Hobart-Detter Field
- Former names: Carey Park Diamond (1928-1961) Bud Detter Field (1962-1990)
- Address: 9 Emerson Loop East, Hutchinson, Kansas 67505, United States
- Location: Bounded by the Arkansas River (west side), Emmerson Loop (east side), within Carey Park
- Coordinates: 38°01′42″N 97°55′31″W﻿ / ﻿38.02833°N 97.92528°W
- Capacity: 600
- Field size: Left field: 330 ft (100 m) Left Center: 380 ft (120 m) Right field: 330 ft (100 m)

Construction
- Opened: 1928
- Renovated: 1932, 1949, 1980, 1991, 2015

Tenants
- Hutchinson Miners 1932 Hutchinson Wheatshockers 1932-1933 Hutchinson Larks 1934-1938 Hutchinson Pirates 1939-1942 Hutchinson Cubs 1946-1948 Hutchinson Elks 1949-1954 Hutchinson Broncos 1970-1984 Hutchinson Cardinals 1985-1989 Kansas State Wildcats 1999 Hutchinson Blue Dragons 1975-present Hutchinson High School Salt Hawks NBC World Series 1977-1984, 2003, 2021-present Hutchinson Monarchs 2019-present

= Hobart–Detter Field =

Baseball park in Hutchinson, Kansas

Hobart-Detter Field is an amateur baseball park in Hutchinson, Kansas, which hosted minor league teams in the Western Association from 1932 to 1959 and teams in the Jayhawk League from 1970 to 1989. The ballpark currently hosts part of the National Baseball Congress World Series, Hutchinson Community College Blue Dragons, Hutchinson High School Salt Hawks, American Legion, and other amateur baseball tournaments. The ballpark was built in 1928 as Carey Park Diamond and has been renovated many times over the years. The field was renamed Detter Field in 1962 in honor of Wilbur "Bud" Detter.

==History==
In 1932, the first summer of the new stadium, Carey Park Diamond hosted two unaffiliated minor league teams in the Western Association: the Hutchinson Miners, who moved from Muskogee, Oklahoma June 8 and disbanded July 18, and the Hutchinson Wheat Shockers, who moved from Independence, Kansas July 20. The Hutchinson Wheat Shockers played the 1933 season in the Western League, as an affiliate of the Detroit Tigers, and disbanded at the end of the season. Carey Park Diamond was home the home of the Hutchinson Larks from 1934 to 1938, who were affiliated with the St. Louis Cardinals in 1934 and the Pittsburgh Pirates starting in 1935. The team was renamed the Hutchinson Pirates in 1939, and played in Hutchinson through the 1942 season. The Chicago Cubs brought Western Association baseball back with the Hutchinson Cubs who played from 1946 to 1948. A storm damaged the park after the 1948 season, but the Elks Club helped sponsor the renamed Hutchinson Elks, affiliate of the Pirates, who would be the last minor league baseball team to play in Hutchinson, playing from 1949 to 1954.
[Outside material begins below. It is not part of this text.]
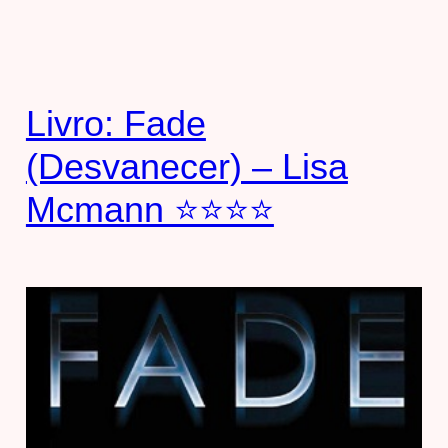
Livro: Fade
(Desvanecer) – Lisa
Mcmann ⭐⭐⭐⭐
Nelson Hobart brought summer collegiate baseball to Bud Detter Field in 1970, in the form of the Hutchinson Broncos of the Jayhawk League. The Broncos played at then Detter Field from 1970 to 1984, when they moved to Wichita. In 1980, Hobart renovated the stadium with new light towers, 90 feet of new bleachers, a press box, and a new scoreboard. In 1990, Detter Field was renovated again and renamed Hobart-Detter Field. Bill Canfield brought summer collegiate baseball back to Detter Field with the Hutchinson Cardinals, who played in the Jayhawk League from 1985 to 1989.

In 1999, the Kansas State Wildcats played a series against the Texas Pan-American Broncs and their series against the Wichita State Shockers at Hobart-Detter Field, as renovations of their on-campus stadium were still being made when the Wildcat's season started, bring NCAA Division 1 baseball to Hutchinson for the first time.

Since 2020, Hobart-Detter Field, along with Wichita State's Eck Stadium, have hosted the National Baseball Congress World Series. Hobart-Detter Field had previously served as a secondary site for the NBC World Series over the years, including 2003.